--- Start of EXCERPT ---
I haven't reproduced this bug after running the same tp-qemu test case "migrate.with_reboot.tcp" with more than 50 cycles repeat. Will update here once I got a chance to reproduce it. qemu-kvm-ma-2.10.0-21.el7_5.2 kernel-4.14.0-49.2.1.el7a.s390x
Hi Lukáš, I've now tried to reproduce this problem on the kerneldev5 LPAR, but so far I also failed. I've ran it 50 times with qemu-kvm 2.12, and all tests succeeded. Then I installed qemu-kvm-ma-2.10.0-21.el7_5.2.s390x and kernel 4.14.0-49.9.1.el7a.s390x and ran it again for 50 times, and avocado reported "PASS" again for all tests. Is there something special with your LPAR maybe? I wonder whether it has shared CPUs with other LPARs and you've just hit a wrong point in time when the other LPARs were very loaded? Can you still reproduce the problem (maybe also try with qemu v2.12 from RHEL7.6)?
--- End of EXCERPT ---
### REQUIRED WORK
• A. In the thread, on which LPAR did the second poster try to reproduce the problem?
• B. Reproduce the thread from "I haven't reproduced" up to and including "v2.12 from RHEL7.6)?".
Rely only on the thread above.
--- Start of RECORDED DATA ---
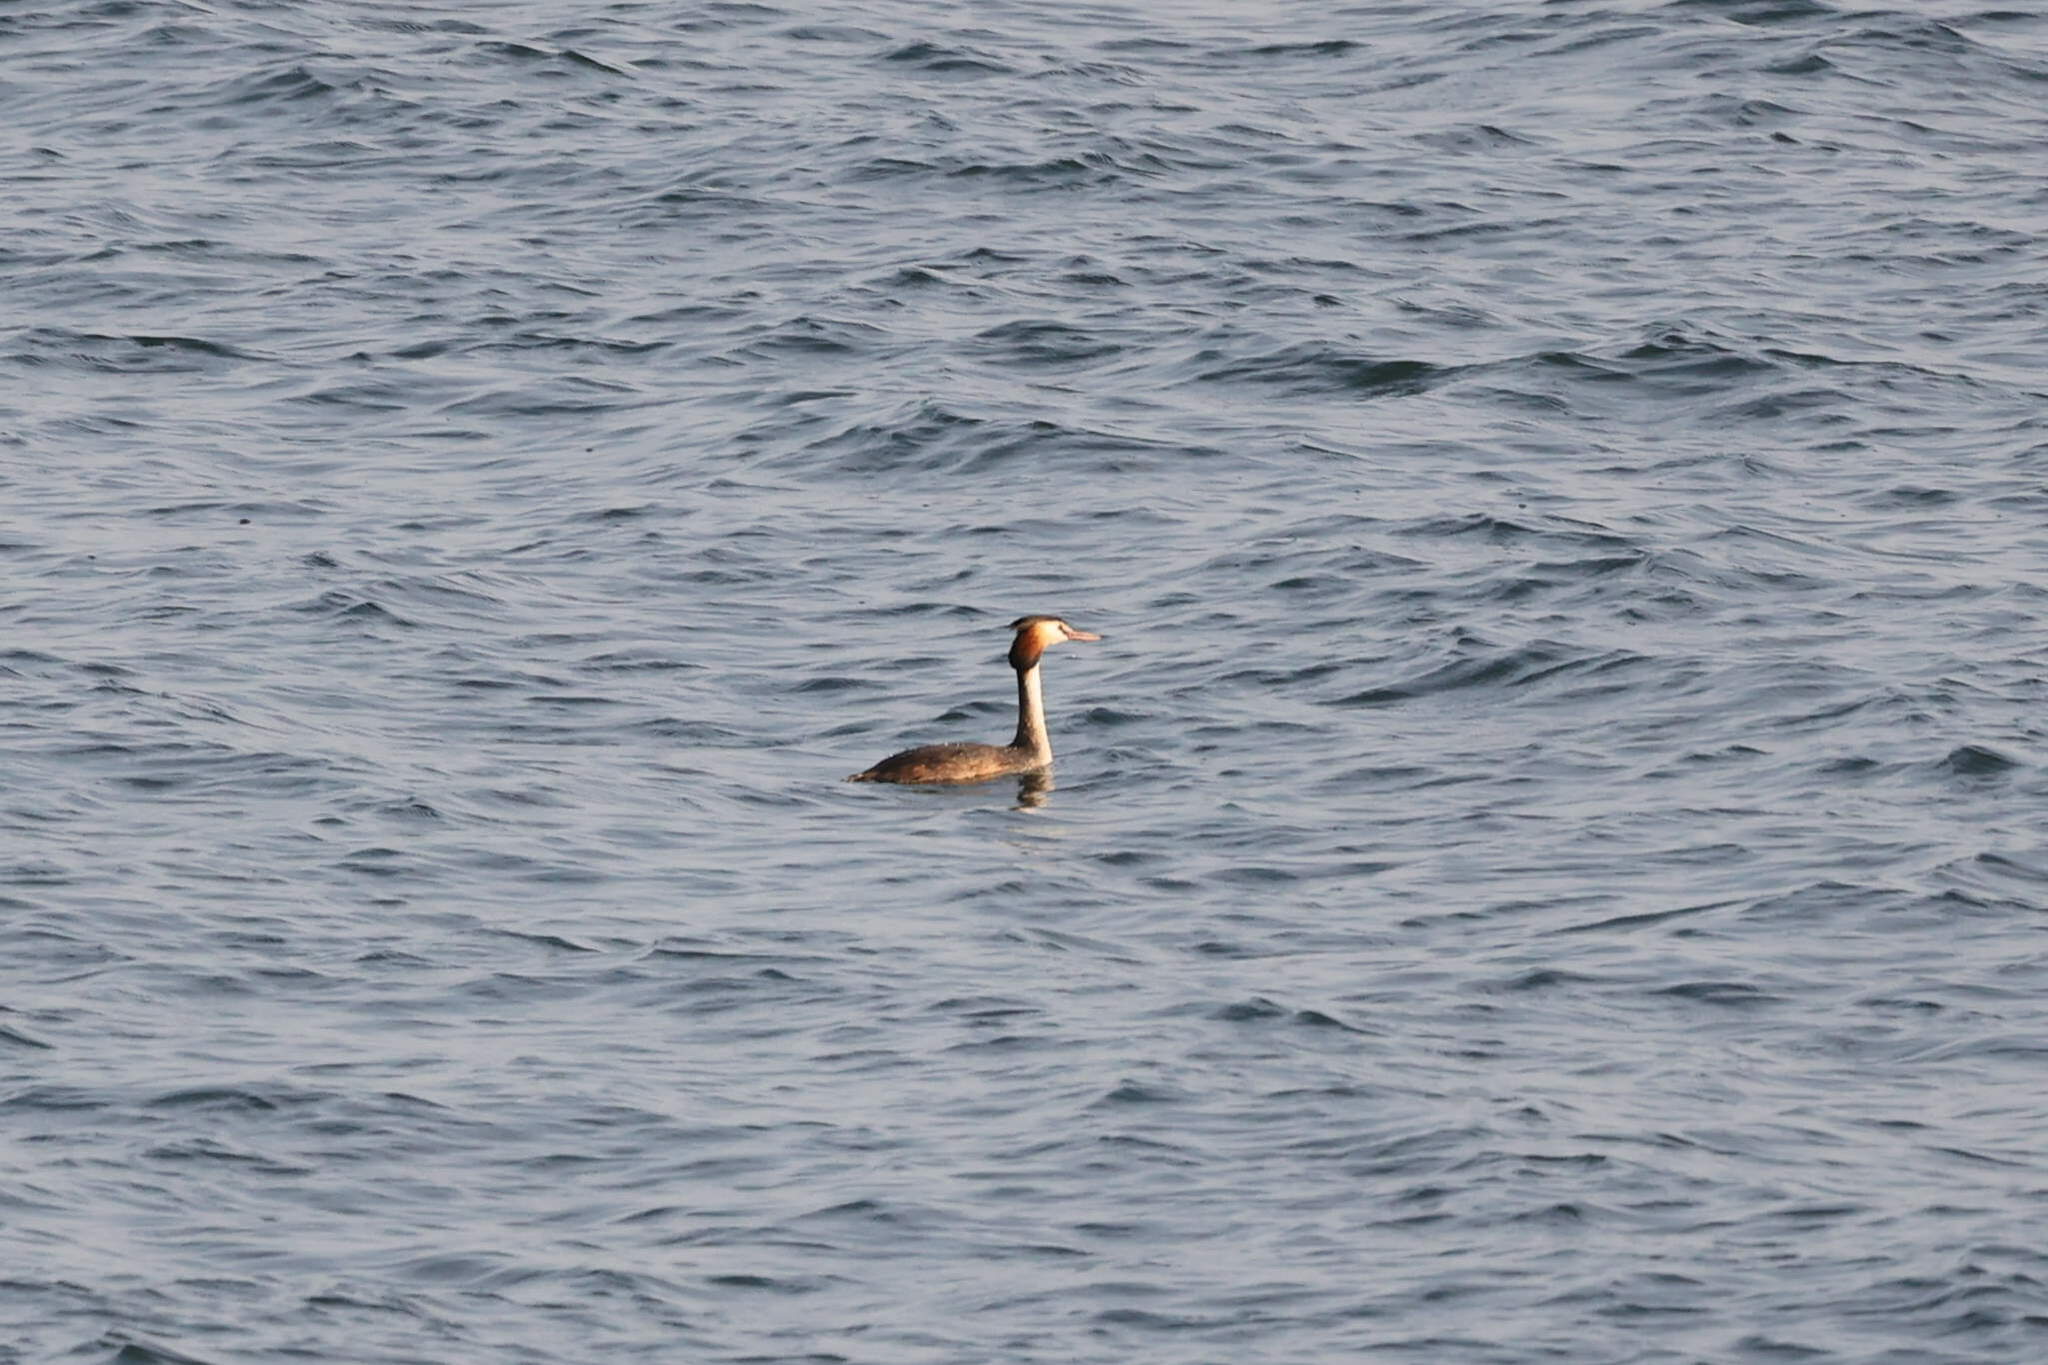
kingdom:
--- End of RECORDED DATA ---
### TASK-BY-TASK ANSWERS
• A. The kerneldev5 LPAR.

• B.
I haven't reproduced this bug after running the same tp-qemu test case "migrate.with_reboot.tcp" with more than 50 cycles repeat. Will update here once I got a chance to reproduce it. qemu-kvm-ma-2.10.0-21.el7_5.2 kernel-4.14.0-49.2.1.el7a.s390x
Hi Lukáš, I've now tried to reproduce this problem on the kerneldev5 LPAR, but so far I also failed. I've ran it 50 times with qemu-kvm 2.12, and all tests succeeded. Then I installed qemu-kvm-ma-2.10.0-21.el7_5.2.s390x and kernel 4.14.0-49.9.1.el7a.s390x and ran it again for 50 times, and avocado reported "PASS" again for all tests. Is there something special with your LPAR maybe? I wonder whether it has shared CPUs with other LPARs and you've just hit a wrong point in time when the other LPARs were very loaded? Can you still reproduce the problem (maybe also try with qemu v2.12 from RHEL7.6)?